Rund zehn bis 15 Arbeiter seien auf einer Baustelle nötig, um einen Kran auszulasten, sagt Claus Kiy, der Oberbauleiter der Firma Hörnig. Dementsprechend seien auf der Stadthallenbaustelle meist 30 Arbeiter tätig.
Um sie mit Material zu versorgen, kann der größere der beiden in Lohr stehenden Kräne selbst an der Spitze des Auslegers noch gut 2,5 Tonnen heben. Beim Kleineren sind es aufgrund der kürzeren Ausladung gar 4,2 Tonnen. In ein oder zwei Fällen, in denen während der Stadthallenbauzeit bei schweren Stahlträgern selbst das nicht reicht, werden die beiden Kräne laut Kiy sogar gemeinsam anpacken, in einem so genannten Tandemhub.
Nicht nur um einen solchen bewerkstelligen zu können, erfordert die Arbeit im Steuerstand eines Kranes eine spezielle Ausbildung. Die nötige Fortbildung dauert rund sechs Wochen.

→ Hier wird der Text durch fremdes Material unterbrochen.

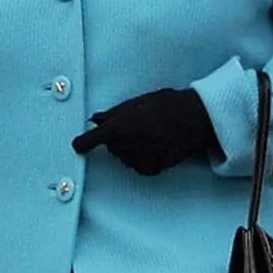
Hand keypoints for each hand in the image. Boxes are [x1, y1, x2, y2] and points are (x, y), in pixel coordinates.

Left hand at [72, 88, 215, 176]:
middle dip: (117, 138)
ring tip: (150, 133)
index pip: (90, 140)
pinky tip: (156, 145)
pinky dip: (144, 158)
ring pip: (124, 157)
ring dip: (131, 148)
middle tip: (137, 125)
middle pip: (110, 147)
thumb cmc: (166, 106)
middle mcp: (126, 146)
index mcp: (119, 127)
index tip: (77, 145)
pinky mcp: (151, 169)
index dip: (82, 143)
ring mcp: (138, 159)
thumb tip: (94, 120)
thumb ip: (113, 114)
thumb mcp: (137, 103)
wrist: (195, 119)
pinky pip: (139, 166)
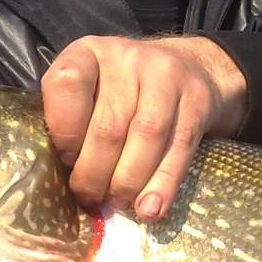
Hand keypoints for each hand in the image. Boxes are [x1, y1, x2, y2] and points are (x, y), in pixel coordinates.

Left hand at [41, 35, 246, 220]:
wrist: (192, 67)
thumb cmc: (126, 89)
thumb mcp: (91, 88)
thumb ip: (73, 120)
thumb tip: (64, 180)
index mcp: (89, 53)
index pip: (66, 84)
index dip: (63, 131)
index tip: (66, 161)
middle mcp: (127, 58)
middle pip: (108, 125)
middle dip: (94, 173)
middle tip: (90, 198)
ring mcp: (167, 76)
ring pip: (145, 139)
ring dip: (127, 182)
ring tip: (117, 203)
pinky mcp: (197, 100)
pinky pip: (178, 149)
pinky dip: (162, 185)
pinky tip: (149, 208)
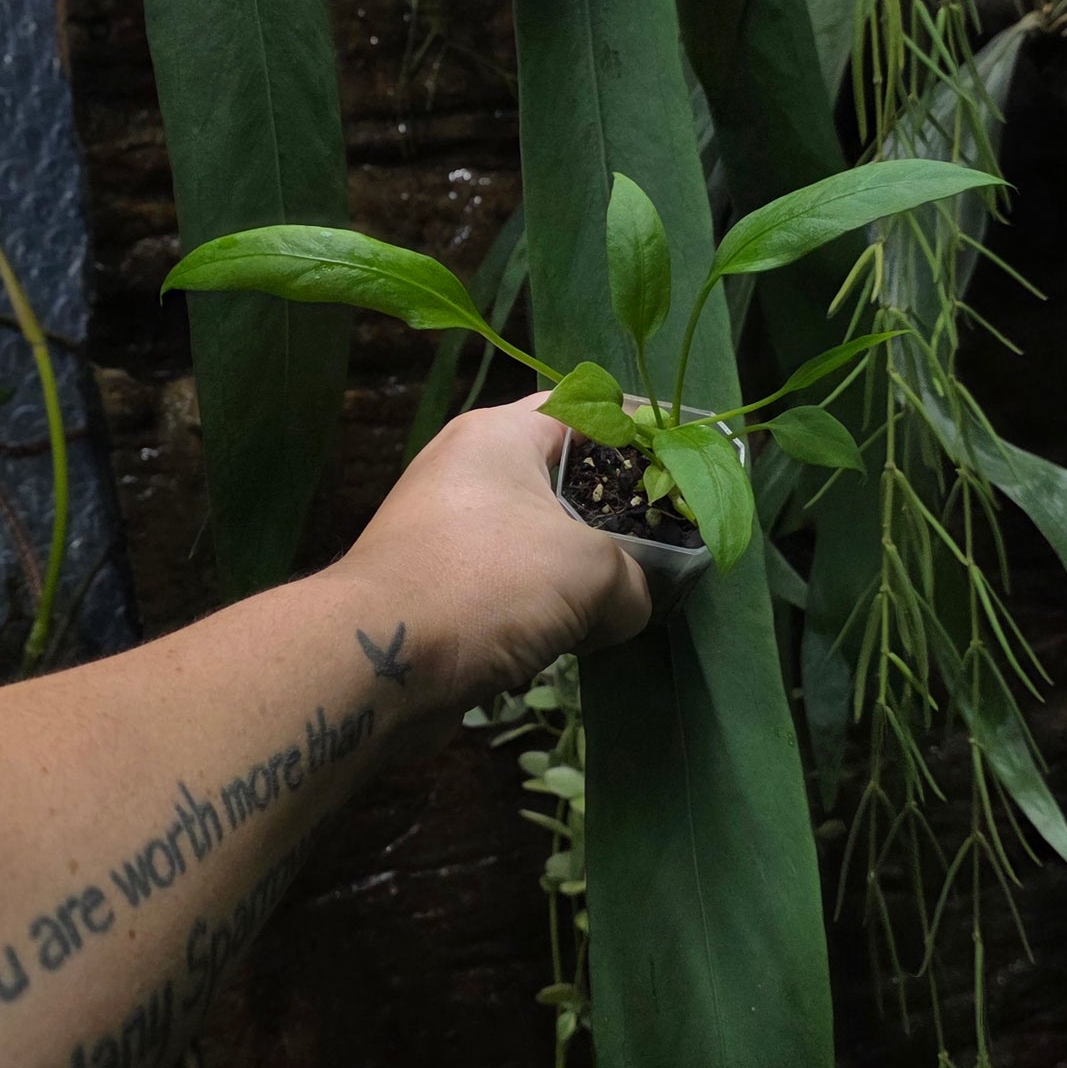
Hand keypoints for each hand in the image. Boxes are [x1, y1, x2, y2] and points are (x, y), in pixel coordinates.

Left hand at [342, 395, 650, 708]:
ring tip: (631, 593)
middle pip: (563, 476)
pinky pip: (508, 585)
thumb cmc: (489, 582)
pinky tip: (577, 633)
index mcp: (499, 433)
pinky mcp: (435, 586)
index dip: (642, 431)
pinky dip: (543, 606)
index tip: (687, 463)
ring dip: (580, 568)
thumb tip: (630, 603)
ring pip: (537, 537)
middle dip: (617, 511)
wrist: (379, 659)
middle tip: (670, 540)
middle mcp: (468, 469)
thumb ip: (635, 580)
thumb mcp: (594, 572)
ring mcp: (446, 529)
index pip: (586, 407)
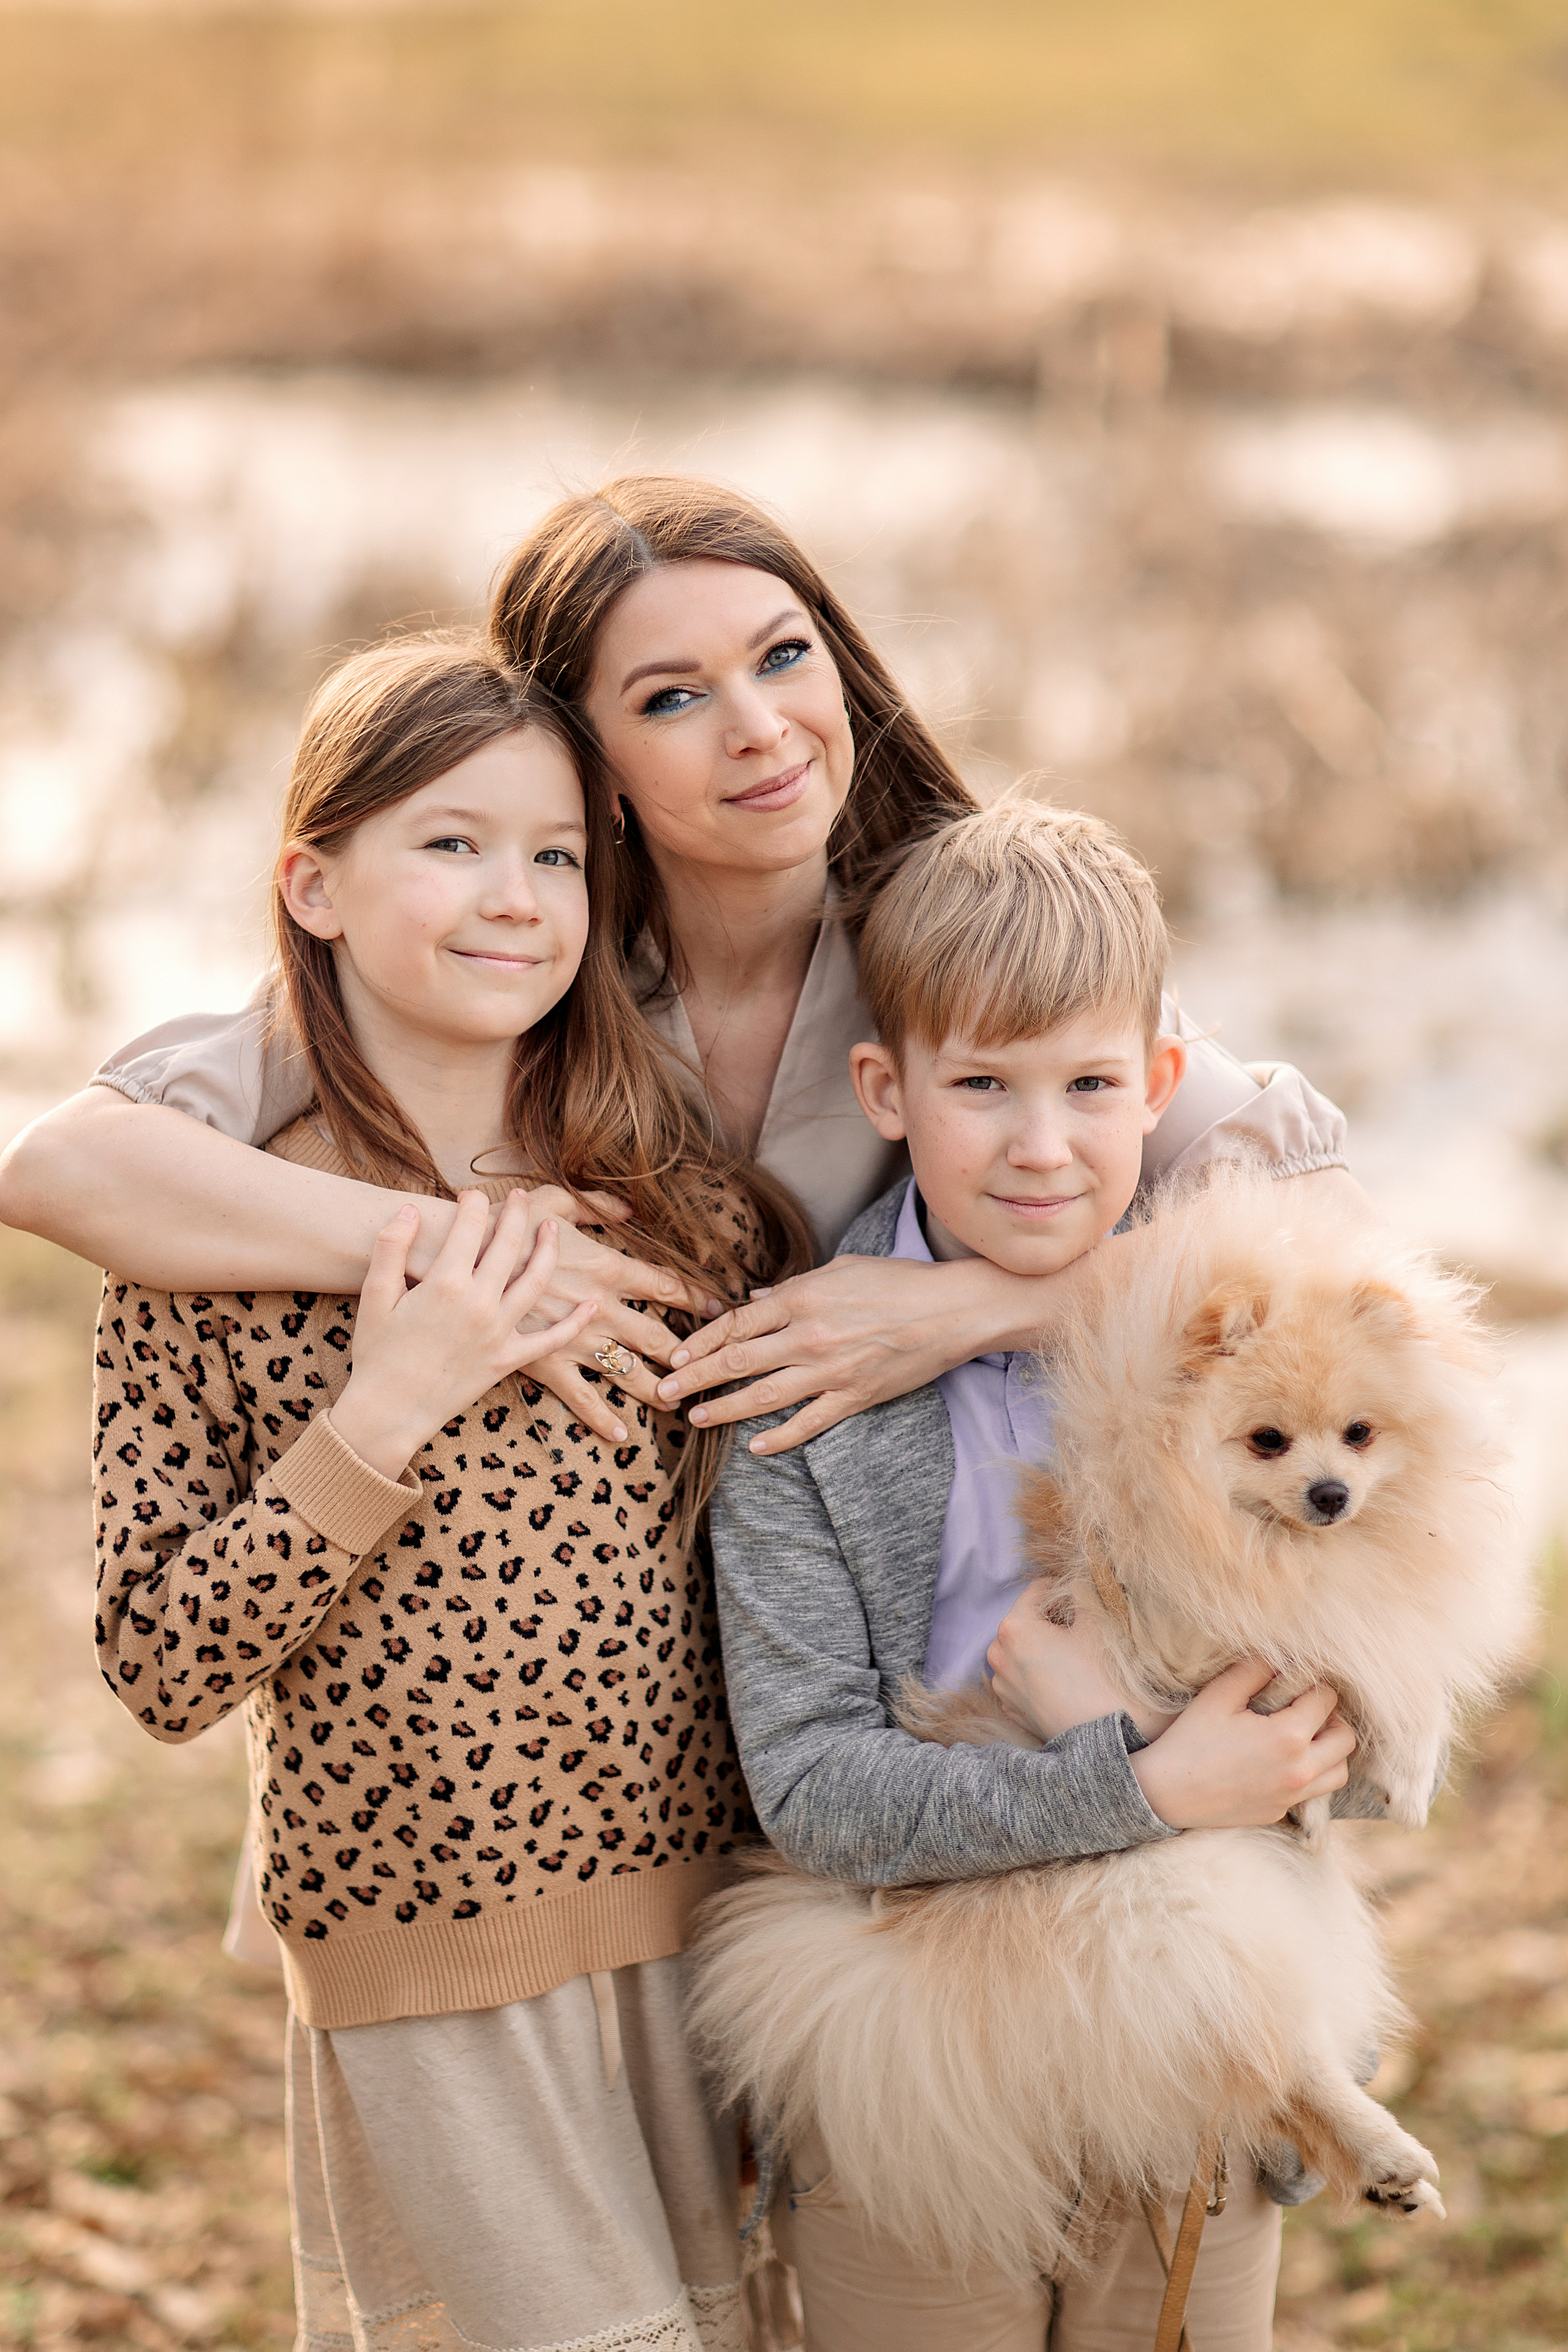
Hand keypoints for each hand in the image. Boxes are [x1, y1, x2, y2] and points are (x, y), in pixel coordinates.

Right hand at [328, 1193, 600, 1478]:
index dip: (473, 1204)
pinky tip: (591, 1304)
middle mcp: (479, 1303)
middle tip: (518, 1197)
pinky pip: (550, 1339)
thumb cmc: (376, 1353)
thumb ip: (391, 1247)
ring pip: (535, 1281)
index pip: (469, 1226)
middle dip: (515, 1214)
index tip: (472, 1195)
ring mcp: (498, 1332)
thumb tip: (409, 1210)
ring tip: (552, 1228)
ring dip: (547, 1250)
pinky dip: (574, 1322)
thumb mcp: (375, 1295)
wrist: (388, 1412)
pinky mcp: (508, 1360)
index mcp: (444, 1283)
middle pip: (507, 1245)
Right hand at [405, 1187, 724, 1446]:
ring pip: (628, 1371)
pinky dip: (603, 1418)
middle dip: (688, 1353)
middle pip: (656, 1335)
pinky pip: (581, 1397)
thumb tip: (632, 1208)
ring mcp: (573, 1338)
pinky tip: (621, 1435)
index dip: (695, 1298)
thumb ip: (598, 1206)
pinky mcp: (545, 1362)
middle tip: (711, 1365)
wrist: (455, 1257)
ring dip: (657, 1389)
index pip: (665, 1285)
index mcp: (605, 1265)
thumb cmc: (505, 1223)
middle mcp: (598, 1306)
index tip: (717, 1310)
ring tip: (679, 1402)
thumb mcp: (555, 1199)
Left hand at [654, 1251, 1083, 1453]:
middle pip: (738, 1359)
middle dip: (696, 1377)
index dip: (702, 1340)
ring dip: (725, 1408)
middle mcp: (810, 1335)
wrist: (954, 1309)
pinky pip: (809, 1422)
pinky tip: (757, 1447)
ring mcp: (832, 1370)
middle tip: (664, 1392)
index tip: (677, 1354)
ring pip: (764, 1395)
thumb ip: (795, 1287)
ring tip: (696, 1417)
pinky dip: (781, 1438)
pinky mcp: (855, 1396)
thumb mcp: (842, 1269)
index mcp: (804, 1298)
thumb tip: (757, 1300)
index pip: (738, 1322)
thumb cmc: (900, 1281)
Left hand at [987, 1585, 1177, 1743]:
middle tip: (1088, 1628)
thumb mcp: (1100, 1621)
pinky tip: (1073, 1679)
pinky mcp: (1015, 1711)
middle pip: (1029, 1619)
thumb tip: (1079, 1576)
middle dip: (1057, 1619)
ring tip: (1083, 1655)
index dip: (1068, 1590)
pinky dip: (1045, 1671)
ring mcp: (1004, 1688)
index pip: (1040, 1589)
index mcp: (1013, 1629)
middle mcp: (998, 1658)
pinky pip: (1027, 1676)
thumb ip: (1084, 1589)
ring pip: (1027, 1648)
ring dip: (1050, 1645)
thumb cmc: (1108, 1680)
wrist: (1117, 1748)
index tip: (1090, 1599)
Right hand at [1131, 1661, 1354, 1830]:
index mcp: (1288, 1736)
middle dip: (1331, 1716)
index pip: (1326, 1700)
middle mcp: (1299, 1770)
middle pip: (1344, 1738)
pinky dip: (1311, 1772)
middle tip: (1305, 1707)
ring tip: (1305, 1735)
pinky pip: (1314, 1791)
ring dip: (1330, 1749)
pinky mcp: (1281, 1811)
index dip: (1312, 1683)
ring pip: (1339, 1771)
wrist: (1167, 1793)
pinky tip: (1284, 1759)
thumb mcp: (1220, 1694)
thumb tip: (1283, 1658)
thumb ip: (1256, 1670)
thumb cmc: (1191, 1739)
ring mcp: (1292, 1795)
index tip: (1295, 1680)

Danach, so Kiy, arbeite sich ein Kranführer im wahrsten Sinne hoch – von kleinen zu immer größeren Kränen. Die beiden Kranführer, die die in Lohr aufgestellten Kräne steuern, verfügten über jeweils rund 20 Jahre Erfahrung.
Diese sei gerade für das Steuern der großen Kräne wichtig. Denn was vom Boden spielend leicht wirke, erfordere viel Fingerspitzengefühl und Routine. Pendelnde Lasten entwickelten schnell eine Eigendynamik, so Kiy: „Es sieht so einfach aus, dass die Kette nicht wackelt, aber das täuscht.“
Weitere Erschwernisse wie Wind oder Nebel kämen hinzu. Ab einer Windgeschwindigkeit von 72 Stundenkilometern müssen die Kräne ihren Betrieb einstellen. In Lohr, so der technische Leiter Müller, sei das jedoch noch nicht vorgekommen.
Eine Lohrer Besonderheit ist hingegen, dass die beiden Kräne mit einer so genannten Flugbefeuerung bestückt werden mussten. Der Grund für diese weithin sichtbare Signalbeleuchtung ist, dass der angrenzende TSV-Sportplatz als Notlandeplatz für Rettungshubschrauber ausgewiesen ist.
Auf der anderen Seite der Baustelle musste für die Kräne eine „Arbeitsbereichsbeschränkung“ programmiert werden. Denn die Kräne dürfen mit einer Last am Haken nicht über das angrenzende Hotel fahren.
Doch auch unabhängig von dieser Begrenzung kann man davon ausgehen, dass die Hotelgäste unbesorgt schlafen können. „Uns ist noch kein Kran umgekippt“, berichtet Kiy aus der Erfahrung des Bauunternehmens, das insgesamt rund 30 Kräne im Einsatz hat.